Letzter Punkt: technische Bildung, Polytechnik. Dazu habe ich der Zeitung entnommen, der sächsische Ministerpräsident Tillich habe erklärt, er wolle polytechnische Bildung so, wie sie in der DDR gewesen sei. Davon würde ich abraten. Ich habe ESP auch noch gehabt. Ich glaube, es ist heute noch weniger sinnvoll als damals. Aber ich will ihm einmal unterstellen, dass er etwas Gutes gemeint hat, und dann sind wir wieder bei ihm.

In der Tat glauben wir, dass wir in der Schule, nicht zuletzt in den Kindertagesstätten, aber vor allen Dingen am Gymnasium bei der Frage einen erheblichen Korrekturbedarf haben, in welcher Form polytechnische Bildung, technisches Verständnis, naturwissenschaftliches Interesse geweckt und in den Unterricht implementiert werden kann. Wir halten das für unbedingt notwendig.

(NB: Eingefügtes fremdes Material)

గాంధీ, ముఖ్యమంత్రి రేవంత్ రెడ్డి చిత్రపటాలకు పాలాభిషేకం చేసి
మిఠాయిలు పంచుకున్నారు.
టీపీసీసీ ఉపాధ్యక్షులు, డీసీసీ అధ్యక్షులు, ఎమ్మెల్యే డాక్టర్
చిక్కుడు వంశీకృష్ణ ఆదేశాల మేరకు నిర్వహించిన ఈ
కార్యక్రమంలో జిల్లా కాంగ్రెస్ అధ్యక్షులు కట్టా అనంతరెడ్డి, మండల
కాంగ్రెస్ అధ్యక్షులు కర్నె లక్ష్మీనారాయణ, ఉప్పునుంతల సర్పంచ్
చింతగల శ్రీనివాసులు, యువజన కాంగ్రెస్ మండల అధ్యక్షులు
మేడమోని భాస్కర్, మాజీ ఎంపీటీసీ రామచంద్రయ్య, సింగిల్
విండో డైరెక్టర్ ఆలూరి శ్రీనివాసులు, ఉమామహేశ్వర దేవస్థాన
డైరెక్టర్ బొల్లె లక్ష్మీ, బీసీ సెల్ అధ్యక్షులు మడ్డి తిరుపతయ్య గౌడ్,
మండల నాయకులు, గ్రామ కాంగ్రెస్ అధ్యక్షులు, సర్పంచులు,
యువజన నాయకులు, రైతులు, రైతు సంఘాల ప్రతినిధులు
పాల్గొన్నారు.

Wir haben die Landesregierung gefragt, was der Beitrag von Sachsen-Anhalt zur Qualifizierungsoffensive der Bundesregierung sei. Der Beitrag Sachsen-Anhalts besteht darin, die Staatssekretärin Dienel in die Lenkungsgruppe zu schicken. Ich glaube - bei allem Respekt vor der Staatssekretärin -, Sachsen-Anhalt sollte sich ein bisschen stärker in diese Offensive einbringen.